Claude Autant-Lara dépeint une société en pleine mutation à travers ce triangle amoureux. D’Aubières par la mélancolie nonchalante qu’il dégage est un homme du passé, ce qui est souligné par plusieurs dialogues rappelant son passage douze ans plus tôt dans la région et le côté compassé que lui donne l’uniforme. L’amour qu’il ressent pour Chiffon est une manière d’échapper à ce sentiment du temps qui passe. A l’inverse ce temps se déroule trop lentement pour Chiffon, traitée infantilisée par une mère envahissante et subissant le paraître bourgeois avec l’incitation à accepter la demande en mariage de D’Aubières. Là où le temps est un allié, c’est dans la complicité et l’affection prolongée que laisse entendre toutes les scènes entre Chiffon et Marc. Ces sentiments contrastés se ressentent dans les séquences troubles où la séduction se confond à la relation adulte/enfant, Chiffon demandant à son oncle de lui dégrafer sa robe comme la fillette qu’elle n’est plus. La perception différente annoncée par l’entrevue nocturne d’ouverture se joue alors de façon plus implicite ici. Pourtant l’écart d’âge entre Chiffon et ses deux « prétendants » pourraient être aussi dérangeantes pour l’un que pour l’autre.
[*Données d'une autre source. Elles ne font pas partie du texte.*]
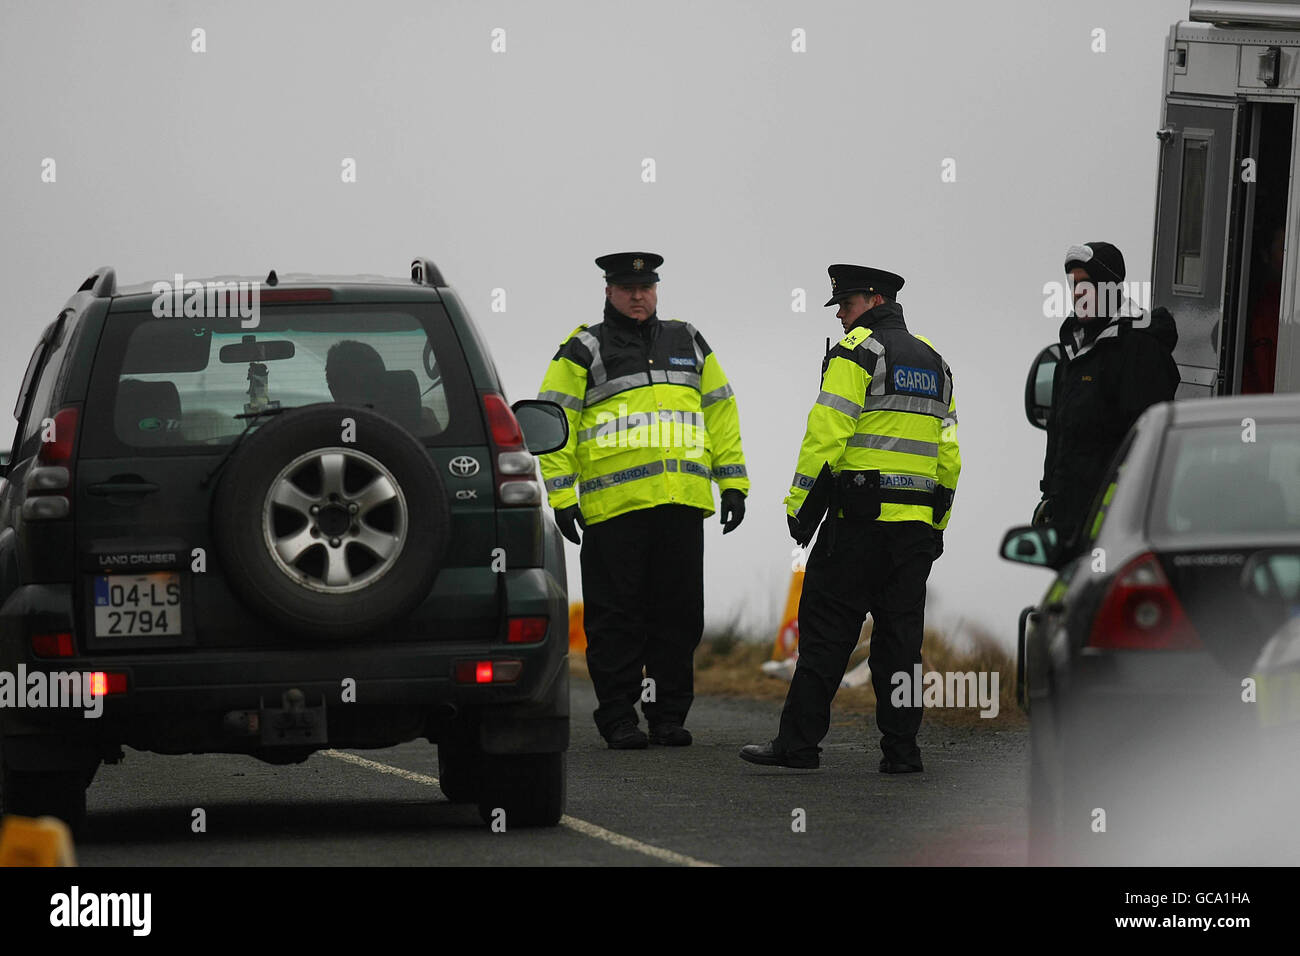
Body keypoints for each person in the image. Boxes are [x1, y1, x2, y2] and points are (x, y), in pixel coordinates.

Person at [740, 264, 959, 772]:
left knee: (825, 636)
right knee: (901, 643)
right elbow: (949, 454)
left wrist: (800, 510)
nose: (840, 314)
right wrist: (938, 522)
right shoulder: (935, 361)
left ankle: (797, 746)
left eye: (846, 302)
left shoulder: (858, 351)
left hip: (858, 525)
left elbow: (826, 435)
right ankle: (902, 753)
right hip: (914, 531)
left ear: (874, 300)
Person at [537, 252, 749, 749]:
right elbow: (552, 421)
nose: (638, 296)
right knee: (616, 620)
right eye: (628, 287)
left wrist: (734, 482)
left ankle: (668, 716)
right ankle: (618, 717)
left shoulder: (688, 339)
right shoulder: (583, 347)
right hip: (615, 510)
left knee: (678, 617)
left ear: (656, 289)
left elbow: (721, 412)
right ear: (609, 291)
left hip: (682, 503)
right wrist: (562, 496)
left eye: (646, 286)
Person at [1033, 242, 1180, 547]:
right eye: (1073, 285)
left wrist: (1117, 515)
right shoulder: (1073, 351)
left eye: (1084, 284)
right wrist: (1049, 498)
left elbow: (1146, 446)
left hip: (1114, 528)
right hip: (1069, 524)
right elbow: (1060, 435)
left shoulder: (1138, 349)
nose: (1076, 293)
Cependant le réalisateur oppose la présence, le phrasé et l’amour résigné vieillot (car pouvant se passer d’un sentiment équivalent chez le partenaire) de D’Aubières à la fougue de Marc. D’Aubières se fond presque trop bien à l’environnement bourgeois qui étouffe Chiffon, une statue de cire dans des décors au clinquant figé. Marc par sa nature de pionnier de l’aviation n’est pas à sa place dans les scènes d’intérieurs et l’intrigue laisse entendre qu’il a dilapidé sa fortune pour son rêve aérien. A lui les grands espaces dans les extérieurs où il tente de faire décoller son avion expérimental, il représente le vrai aventurier et amoureux flamboyant pour une jeune fille. Il ne lui restera plus qu’à voir en Chiffon autre chose que la fillette qu’il a toujours connu. 
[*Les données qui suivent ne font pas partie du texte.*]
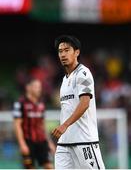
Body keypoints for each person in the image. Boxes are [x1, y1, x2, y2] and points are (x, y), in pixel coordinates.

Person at [52, 35, 105, 169]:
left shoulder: (83, 73)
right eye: (60, 51)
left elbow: (84, 103)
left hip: (84, 140)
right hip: (65, 143)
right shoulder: (64, 79)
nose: (63, 54)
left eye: (67, 50)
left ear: (77, 52)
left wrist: (64, 125)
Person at [13, 78, 55, 169]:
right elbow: (17, 125)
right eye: (36, 86)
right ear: (28, 88)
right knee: (30, 167)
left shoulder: (41, 104)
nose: (39, 89)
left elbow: (42, 125)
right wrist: (22, 144)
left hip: (41, 141)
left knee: (49, 166)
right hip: (28, 141)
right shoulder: (20, 103)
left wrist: (49, 142)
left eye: (39, 87)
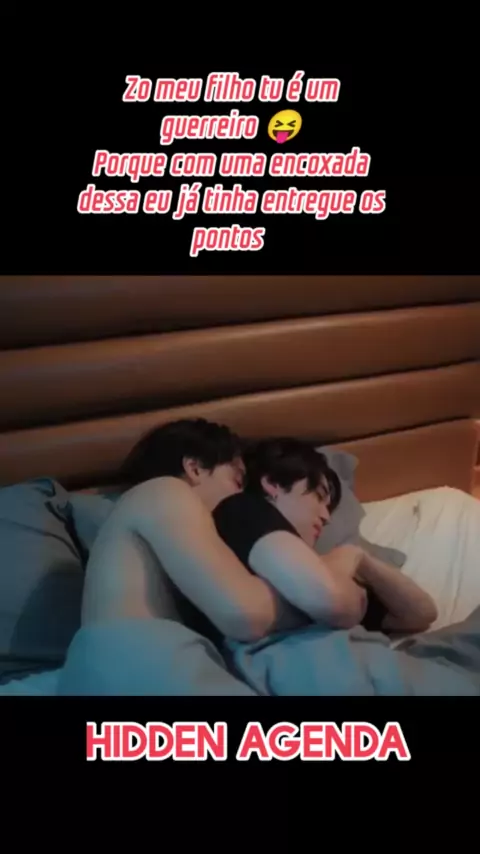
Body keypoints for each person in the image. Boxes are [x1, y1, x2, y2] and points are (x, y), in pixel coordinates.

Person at [81, 419, 368, 642]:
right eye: (237, 481)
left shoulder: (172, 526)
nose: (241, 497)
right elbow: (245, 614)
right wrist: (323, 583)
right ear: (194, 468)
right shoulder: (164, 491)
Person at [213, 437, 438, 636]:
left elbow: (422, 614)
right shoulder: (241, 510)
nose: (326, 516)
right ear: (273, 484)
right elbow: (331, 601)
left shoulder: (327, 566)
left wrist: (362, 558)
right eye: (318, 497)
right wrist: (346, 558)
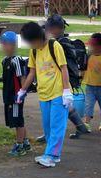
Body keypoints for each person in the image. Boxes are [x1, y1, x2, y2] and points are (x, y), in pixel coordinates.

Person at [18, 22, 73, 168]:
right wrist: (22, 90)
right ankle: (53, 154)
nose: (29, 45)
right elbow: (31, 72)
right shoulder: (34, 51)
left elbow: (64, 68)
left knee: (57, 126)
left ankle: (51, 155)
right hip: (43, 94)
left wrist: (66, 91)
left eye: (30, 41)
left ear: (37, 38)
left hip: (59, 92)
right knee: (48, 127)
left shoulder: (54, 46)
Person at [36, 14, 88, 141]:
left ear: (57, 29)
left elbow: (61, 64)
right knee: (64, 105)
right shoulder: (60, 41)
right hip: (61, 78)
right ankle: (80, 126)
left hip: (63, 79)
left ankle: (50, 134)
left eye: (49, 28)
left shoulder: (60, 43)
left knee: (54, 107)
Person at [0, 31, 31, 156]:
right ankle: (25, 142)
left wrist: (21, 92)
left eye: (5, 44)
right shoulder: (5, 61)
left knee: (17, 121)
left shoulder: (17, 60)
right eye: (2, 44)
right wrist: (0, 79)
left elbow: (22, 77)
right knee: (18, 119)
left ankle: (19, 146)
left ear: (13, 45)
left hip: (16, 97)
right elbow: (7, 77)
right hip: (8, 96)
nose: (3, 46)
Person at [84, 33, 101, 132]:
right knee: (88, 105)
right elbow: (84, 68)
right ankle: (86, 124)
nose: (91, 47)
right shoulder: (89, 55)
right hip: (90, 86)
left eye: (94, 45)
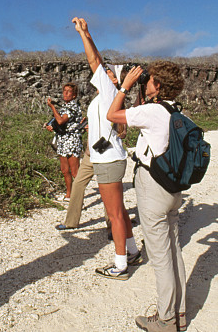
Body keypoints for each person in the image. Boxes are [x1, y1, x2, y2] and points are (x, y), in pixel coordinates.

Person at [107, 61, 187, 332]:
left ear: (159, 84)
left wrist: (125, 86)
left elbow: (112, 114)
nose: (147, 81)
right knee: (174, 251)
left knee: (160, 257)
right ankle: (180, 312)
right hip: (172, 188)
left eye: (150, 79)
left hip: (153, 188)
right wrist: (141, 91)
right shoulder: (174, 109)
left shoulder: (152, 111)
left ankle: (166, 320)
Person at [72, 17, 141, 280]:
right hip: (110, 158)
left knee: (114, 214)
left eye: (110, 72)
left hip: (108, 160)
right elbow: (98, 60)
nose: (105, 72)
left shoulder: (111, 92)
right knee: (119, 210)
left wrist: (82, 34)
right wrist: (88, 34)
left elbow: (94, 61)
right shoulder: (108, 94)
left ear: (116, 80)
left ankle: (120, 265)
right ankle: (132, 252)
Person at [46, 83, 82, 201]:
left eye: (69, 91)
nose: (65, 93)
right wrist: (52, 127)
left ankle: (78, 197)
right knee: (65, 170)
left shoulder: (73, 107)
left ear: (74, 95)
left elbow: (61, 121)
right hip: (62, 140)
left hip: (72, 141)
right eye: (64, 91)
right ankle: (69, 194)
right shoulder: (64, 107)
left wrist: (52, 107)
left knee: (75, 172)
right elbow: (60, 124)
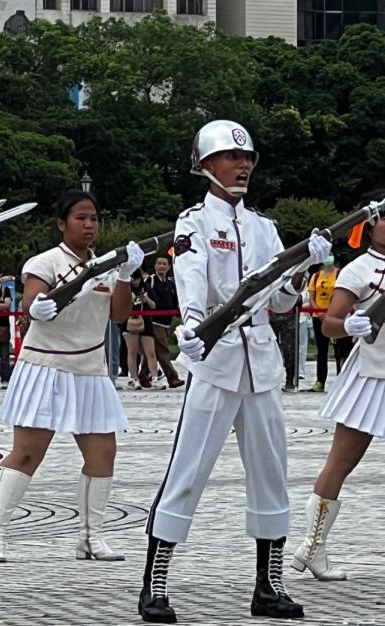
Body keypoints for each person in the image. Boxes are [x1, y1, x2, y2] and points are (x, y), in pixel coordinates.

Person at [138, 121, 331, 623]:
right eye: (230, 158)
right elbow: (191, 274)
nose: (242, 166)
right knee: (188, 469)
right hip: (216, 358)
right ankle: (155, 583)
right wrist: (195, 324)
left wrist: (301, 270)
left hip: (261, 361)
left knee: (271, 471)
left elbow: (283, 301)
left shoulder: (264, 228)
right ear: (206, 166)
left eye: (247, 159)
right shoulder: (194, 221)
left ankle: (269, 584)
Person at [0, 190, 143, 564]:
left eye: (94, 219)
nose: (89, 225)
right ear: (61, 223)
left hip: (90, 370)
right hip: (46, 367)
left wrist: (126, 276)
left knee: (103, 454)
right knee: (26, 453)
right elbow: (32, 302)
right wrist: (39, 304)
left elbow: (119, 316)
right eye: (81, 218)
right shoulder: (46, 261)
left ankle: (91, 536)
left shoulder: (107, 265)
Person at [291, 200, 385, 582]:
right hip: (370, 376)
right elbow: (329, 323)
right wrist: (353, 327)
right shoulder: (358, 269)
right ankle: (312, 546)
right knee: (341, 463)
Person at [141, 256, 184, 388]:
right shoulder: (151, 280)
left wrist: (181, 314)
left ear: (169, 267)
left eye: (164, 264)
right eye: (159, 263)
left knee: (153, 351)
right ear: (155, 266)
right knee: (163, 349)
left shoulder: (171, 283)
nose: (161, 266)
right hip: (153, 320)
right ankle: (172, 377)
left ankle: (143, 375)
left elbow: (176, 300)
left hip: (166, 321)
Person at [124, 270, 163, 390]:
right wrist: (130, 299)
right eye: (133, 279)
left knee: (150, 352)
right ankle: (133, 379)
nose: (135, 282)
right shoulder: (124, 289)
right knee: (132, 351)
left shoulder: (145, 288)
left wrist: (146, 299)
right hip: (130, 322)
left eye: (137, 279)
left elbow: (155, 306)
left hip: (146, 321)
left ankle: (155, 378)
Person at [307, 256, 339, 392]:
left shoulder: (339, 274)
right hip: (318, 317)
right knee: (322, 350)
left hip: (335, 316)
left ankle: (340, 380)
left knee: (339, 350)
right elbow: (311, 298)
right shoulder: (316, 276)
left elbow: (340, 295)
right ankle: (320, 381)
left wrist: (331, 313)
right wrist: (318, 313)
Les scènes communes entre d’Aubières et Chiffon traduisent toujours une forme de tendresse paternelle qu’Autant-Lara baigne d’une aura passéiste avec ses compositions de plan inspirées des impressionnistes. A l’inverse entre Chiffon et Marc le non-dit et la promiscuité ambiguë tisse une zone grise qui annonce en mineur les écarts du Diable au corps ou Le Blé en herbe (1953). Il n’y a finalement que l’aspect vaudeville qui semble au peu poussif, Autant-Lara n’ayant pas encore le sens du timing d’Occupe-toi d’Amélie pour réellement divertir sur cet aspect-là. En tout cas une attachante réussite qui en annonçait d’autres plus grinçantes.